Job item
Search the data for the word "provide" and copy every line where it occurs.

+ + + +

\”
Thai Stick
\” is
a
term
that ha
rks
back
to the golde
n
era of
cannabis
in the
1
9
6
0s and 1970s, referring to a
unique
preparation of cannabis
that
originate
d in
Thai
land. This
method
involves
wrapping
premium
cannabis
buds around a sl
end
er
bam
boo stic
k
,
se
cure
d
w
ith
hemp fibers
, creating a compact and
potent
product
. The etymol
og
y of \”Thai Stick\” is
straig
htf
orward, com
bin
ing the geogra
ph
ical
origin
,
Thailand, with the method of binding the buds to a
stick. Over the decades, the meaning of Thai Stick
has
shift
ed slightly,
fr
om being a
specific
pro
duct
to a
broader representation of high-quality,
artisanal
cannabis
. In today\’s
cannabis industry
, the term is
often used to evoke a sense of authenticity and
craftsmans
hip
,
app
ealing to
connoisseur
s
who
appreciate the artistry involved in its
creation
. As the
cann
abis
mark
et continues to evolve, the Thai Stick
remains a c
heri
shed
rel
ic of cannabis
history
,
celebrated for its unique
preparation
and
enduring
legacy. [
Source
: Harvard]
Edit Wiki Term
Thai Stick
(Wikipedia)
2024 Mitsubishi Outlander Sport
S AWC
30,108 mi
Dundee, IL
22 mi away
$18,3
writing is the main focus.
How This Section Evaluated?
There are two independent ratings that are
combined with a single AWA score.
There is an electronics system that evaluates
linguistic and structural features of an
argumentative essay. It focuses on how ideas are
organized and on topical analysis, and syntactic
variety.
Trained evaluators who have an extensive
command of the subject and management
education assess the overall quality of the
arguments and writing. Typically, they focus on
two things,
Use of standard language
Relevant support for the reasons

+ + + +

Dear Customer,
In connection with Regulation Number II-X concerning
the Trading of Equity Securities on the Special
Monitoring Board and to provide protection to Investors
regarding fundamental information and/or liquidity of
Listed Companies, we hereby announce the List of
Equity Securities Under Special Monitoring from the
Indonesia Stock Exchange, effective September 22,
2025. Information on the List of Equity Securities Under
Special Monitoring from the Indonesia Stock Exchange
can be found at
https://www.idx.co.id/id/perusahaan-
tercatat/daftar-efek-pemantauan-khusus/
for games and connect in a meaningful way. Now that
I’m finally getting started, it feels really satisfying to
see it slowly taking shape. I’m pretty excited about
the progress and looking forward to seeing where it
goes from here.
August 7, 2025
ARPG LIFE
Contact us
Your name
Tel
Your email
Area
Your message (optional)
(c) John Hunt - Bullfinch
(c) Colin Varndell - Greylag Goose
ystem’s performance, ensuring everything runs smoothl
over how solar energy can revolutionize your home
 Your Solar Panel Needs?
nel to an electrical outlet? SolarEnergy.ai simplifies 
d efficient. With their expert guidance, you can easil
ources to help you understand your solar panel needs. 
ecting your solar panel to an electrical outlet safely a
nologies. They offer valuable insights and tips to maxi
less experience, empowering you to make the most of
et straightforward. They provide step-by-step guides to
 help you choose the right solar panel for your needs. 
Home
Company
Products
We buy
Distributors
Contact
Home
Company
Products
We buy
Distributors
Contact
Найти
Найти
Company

+ + + +

Response
Monitoring Board and to provide protection to Investors
et straightforward. They provide step-by-step guides to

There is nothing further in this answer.